__WORK INSTRUCTIONS__:
Reproduce the line containing "157 407 avis" and every line after it through the end of the records. Include nothing else.

__Saved data entries__:
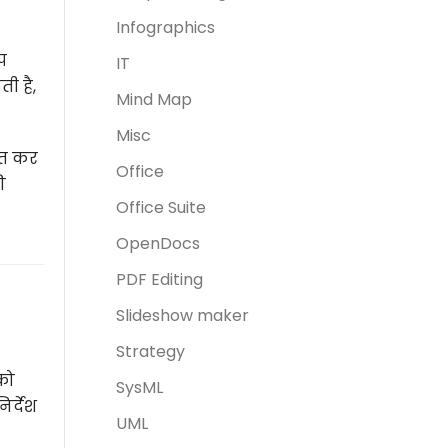
Infographics
प
IT
ी है,
Mind Map
Misc
पित कर
Office
ी
Office Suite
OpenDocs
PDF Editing
Slideshow maker
Strategy
को
SysML
र्देश
UML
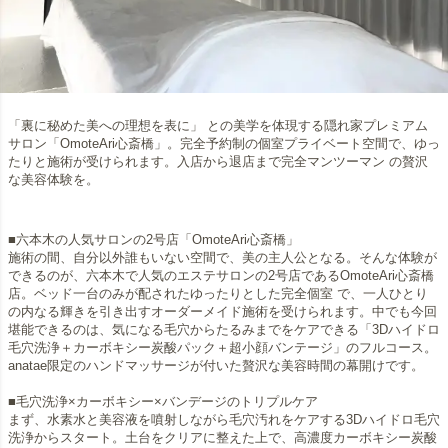
「裏に秘めた美への理想を表に」 との美学を体現する隠れ家プレミアム
サロン「OmoteAri心斎橋」。完全予約制の個室プライベート空間で、ゆっ
たりと施術が受けられます。入店から退店まで完全マンツーマン の贅沢
な美容体験を。
■六本木の人気サロンの2号店「OmoteAri心斎橋」
施術の間、自分以外誰もいない空間で、美の主人公となる。そんな体験が
できるのが、六本木で人気のエステサロンの2号店であるOmoteAri心斎橋
店。ベッド一台のみが配されたゆったりとした完全個室 で、一人ひとり
の内なる輝きを引き出すオーダーメイド施術を受けられます。中でも今回
堪能できるのは、気になる毛穴からたるみまでをケアできる「3Dハイドロ
毛穴洗浄＋カーボキシー炭酸パック＋超小顔バンテージ」のフルコース。
anatae限定のハンドマッサージが付いた贅沢な美容時間の幕開けです。
■毛穴洗浄×カーボキシー×バンデージのトリプルケア
まず、水素水と美容液を噴射しながら毛穴汚れをケアする3Dハイドロ毛穴
洗浄からスタート。土台をクリアに整えた上で、高濃度カーボキシー炭酸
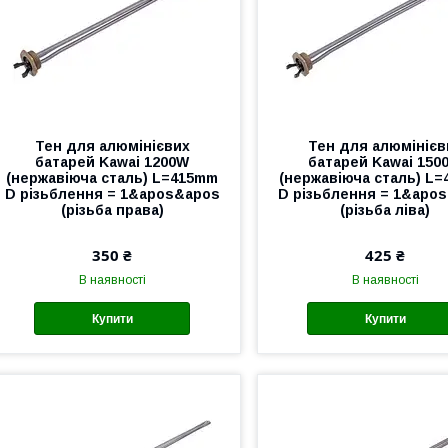
Тен для алюмінієвих
Тен для алюмінієв
батарей Kawai 1200W
батарей Kawai 150
(нержавіюча сталь) L=415mm
(нержавіюча сталь) L
D різьблення = 1&apos&apos
D різьблення = 1&apo
(різьба права)
(різьба ліва)
350 ₴
425 ₴
В наявності
В наявності
Купити
Купити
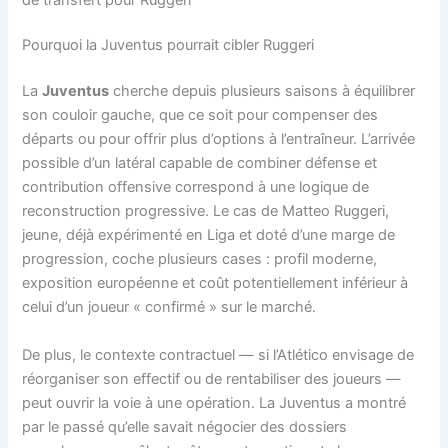
Pourquoi la Juventus pourrait cibler Ruggeri
La
Juventus
cherche depuis plusieurs saisons à équilibrer
son couloir gauche, que ce soit pour compenser des
départs ou pour offrir plus d’options à l’entraîneur. L’arrivée
possible d’un latéral capable de combiner défense et
contribution offensive correspond à une logique de
reconstruction progressive. Le cas de Matteo Ruggeri,
jeune, déjà expérimenté en Liga et doté d’une marge de
progression, coche plusieurs cases : profil moderne,
exposition européenne et coût potentiellement inférieur à
celui d’un joueur « confirmé » sur le marché.
De plus, le contexte contractuel — si l’Atlético envisage de
réorganiser son effectif ou de rentabiliser des joueurs —
peut ouvrir la voie à une opération. La Juventus a montré
par le passé qu’elle savait négocier des dossiers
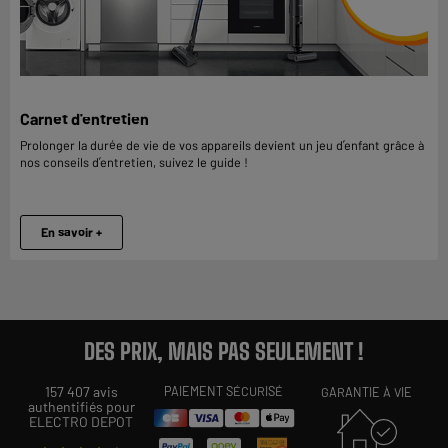
Carnet d'entretien
Prolonger la durée de vie de vos appareils devient un jeu d’enfant grâce à
nos conseils d’entretien, suivez le guide !
En savoir +
DES PRIX, MAIS PAS SEULEMENT !
157 407 avis
PAIEMENT SÉCURISÉ
GARANTIE À VIE
authentifiés pour
ELECTRO DEPOT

__RESULT OF THE TASK__:
157 407 avis
PAIEMENT SÉCURISÉ
GARANTIE À VIE
authentifiés pour
ELECTRO DEPOT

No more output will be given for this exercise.